Walau faktor genetik atau keturunan dapat berperan, dr Erwin menekankan faktor-faktor lainnya, seperti faktor hormonal serta gaya hidup yang buruk, juga turut menyumbang terhadap potensi terjadinya kanker payudara. Ia menyebut dari lima pasien kanker payudara, empat di antaranya bukan merupakan faktor genetik.
"Ada faktor-faktor lain, contohnya faktor hormonal. Jadi, pengaruh hormon itu sangat besar terhadap timbulnya kanker payudara," kata Erwin yang merupakan dokter di RSUPN Dr Cipto Mangunkusumo dalam diskusi virtual di Jakarta, Jumat (14/10/2022).
Meski begitu, apabila seseorang memiliki riwayat keluarga dengan penderita kanker payudara, sebaiknya tetap periksakan kondisi payudaranya untuk mencegah kemungkinan terburuk.

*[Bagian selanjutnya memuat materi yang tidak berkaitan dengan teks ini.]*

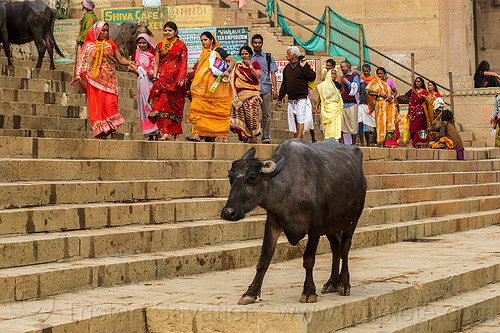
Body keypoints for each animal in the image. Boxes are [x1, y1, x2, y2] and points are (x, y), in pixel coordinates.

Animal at [221, 139, 366, 304]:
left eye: (252, 177)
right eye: (231, 177)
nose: (228, 212)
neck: (289, 188)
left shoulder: (316, 226)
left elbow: (309, 259)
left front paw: (309, 292)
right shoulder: (272, 224)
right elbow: (264, 259)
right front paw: (250, 293)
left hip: (352, 219)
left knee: (345, 247)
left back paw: (344, 284)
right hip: (331, 225)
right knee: (336, 247)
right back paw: (331, 283)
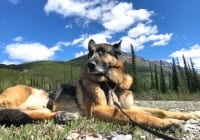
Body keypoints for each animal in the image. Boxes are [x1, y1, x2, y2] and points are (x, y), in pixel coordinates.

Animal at [0, 38, 200, 129]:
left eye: (103, 52)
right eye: (90, 54)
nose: (90, 64)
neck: (111, 84)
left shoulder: (125, 105)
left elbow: (159, 110)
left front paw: (188, 114)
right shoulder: (98, 109)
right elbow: (138, 115)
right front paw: (168, 123)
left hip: (38, 106)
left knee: (31, 114)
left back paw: (63, 116)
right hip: (18, 95)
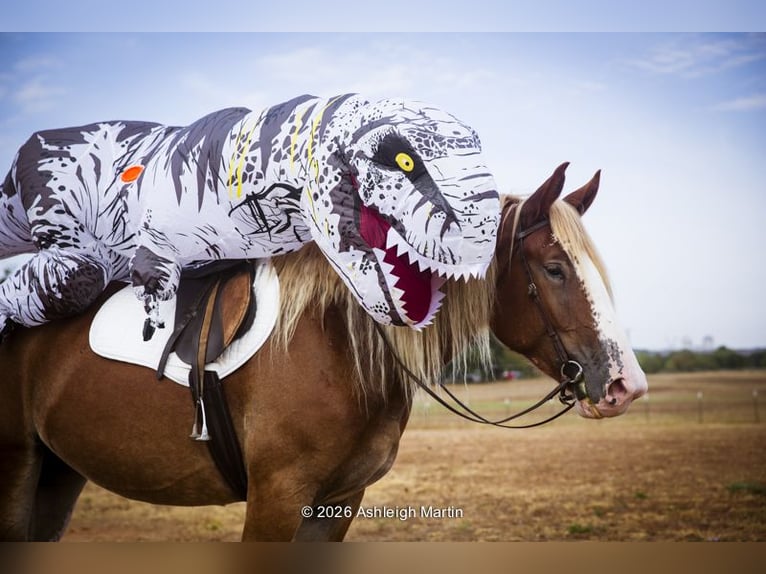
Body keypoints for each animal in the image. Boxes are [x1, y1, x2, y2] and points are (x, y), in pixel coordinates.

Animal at [0, 163, 647, 541]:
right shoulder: (277, 499)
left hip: (58, 473)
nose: (627, 386)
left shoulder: (337, 503)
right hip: (19, 471)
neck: (334, 343)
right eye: (556, 269)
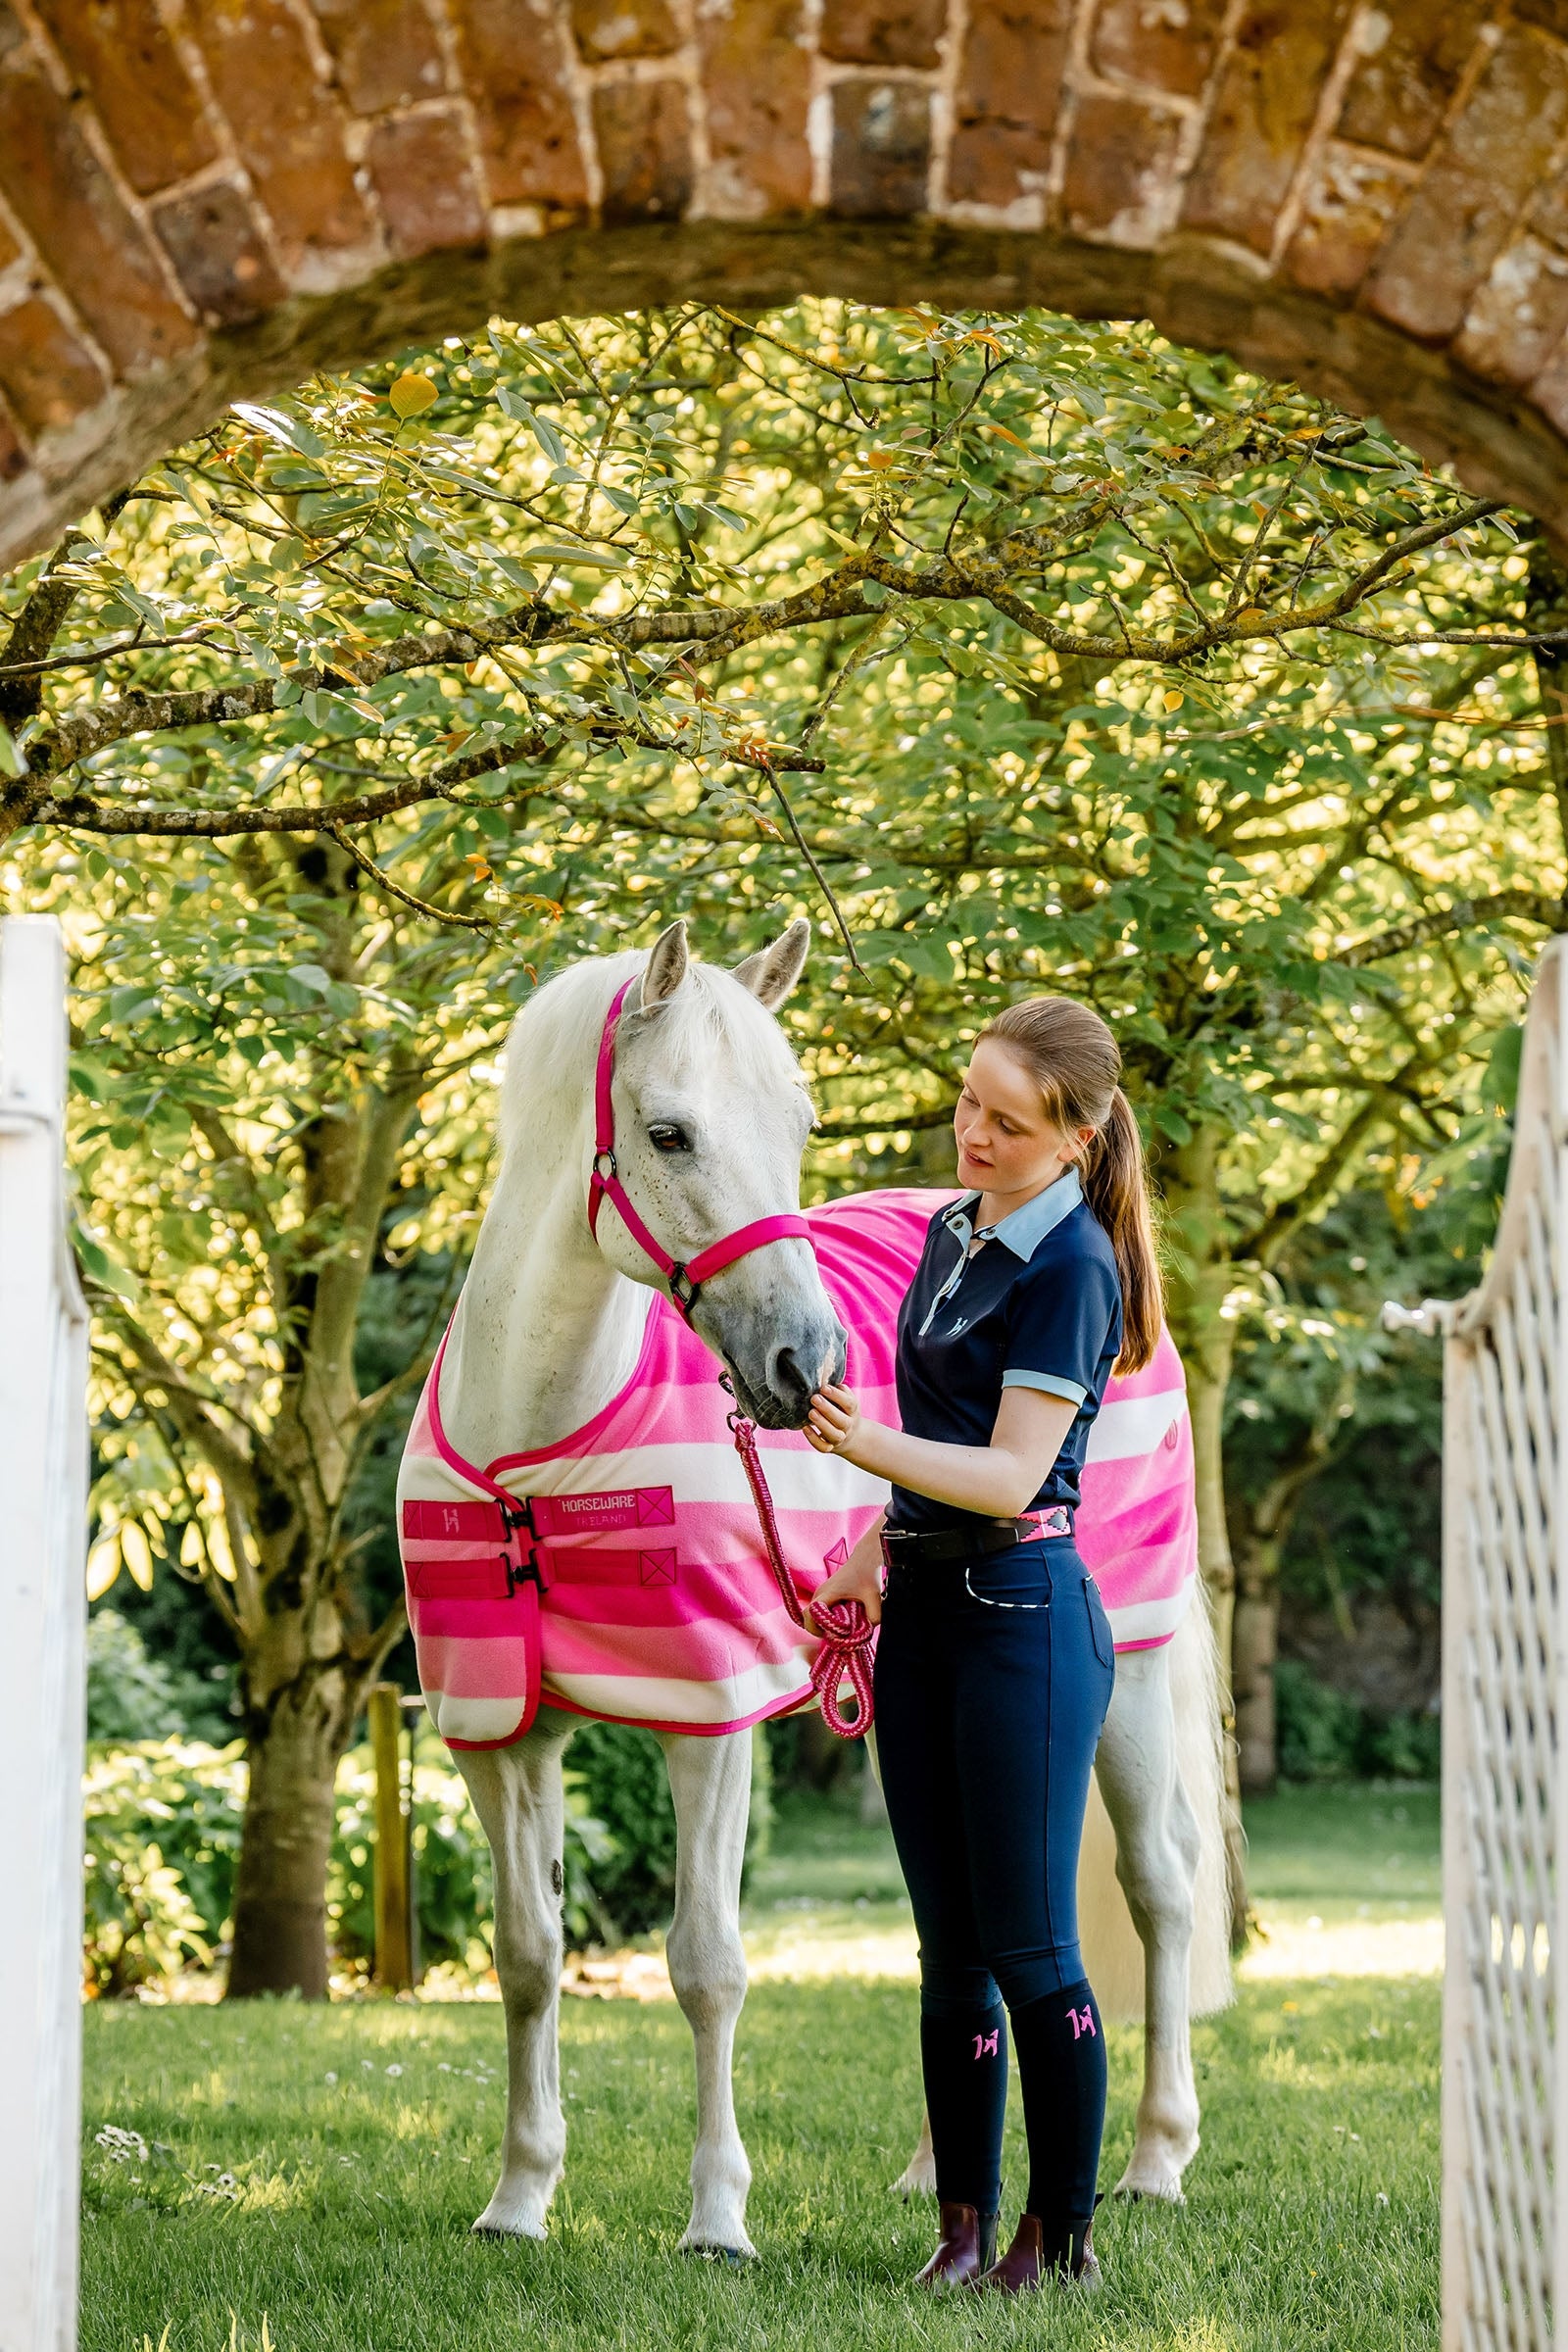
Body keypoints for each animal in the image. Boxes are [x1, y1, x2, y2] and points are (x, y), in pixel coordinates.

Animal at [396, 918, 1230, 2257]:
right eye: (669, 1133)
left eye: (796, 1122)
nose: (807, 1363)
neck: (538, 1449)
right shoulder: (497, 1736)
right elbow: (525, 1957)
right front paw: (519, 2198)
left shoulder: (709, 1723)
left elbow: (706, 1964)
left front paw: (716, 2219)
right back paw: (934, 2168)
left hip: (1134, 1678)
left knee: (1158, 1884)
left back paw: (1156, 2159)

Kanker payudara bisa dideteksi dini secara mandiri dengan memeriksa payudara sendiri setiap bulan.
Pemeriksaan rutin diperlukan untuk memastikan tidak ada benjolan sekecil apapun yang bisa menjadi tanda dari penyakit tersebut. Setelah selesai menstruasi, saat payudara sudah demikian tidak nyeri lagi, perempuan dapat melakukan pemeriksaan namanya 'Sadari' atau pemeriksaan payudara sendiri.
Pemeriksaan secara mandiri juga perlu dilakukan perempuan yang sudah memasuki masa menopause. Drr Erwin mengatakan pada orang normal benjolan sebesar 1,5 cm hingga 2 cm memang baru bisa diraba. Akan tetapi, apabila seseorang berhasil menemukan benjolan sekecil apapun, hal tersebut setidaknya merupakan langkah setahap lebih baik untuk maju pada penanganan sejak dini.
"Kalau setiap bulan diperiksa sendiri, kami yakin pasti akan dapat diketahui jika ada benjolan sekecil apapun," katanya.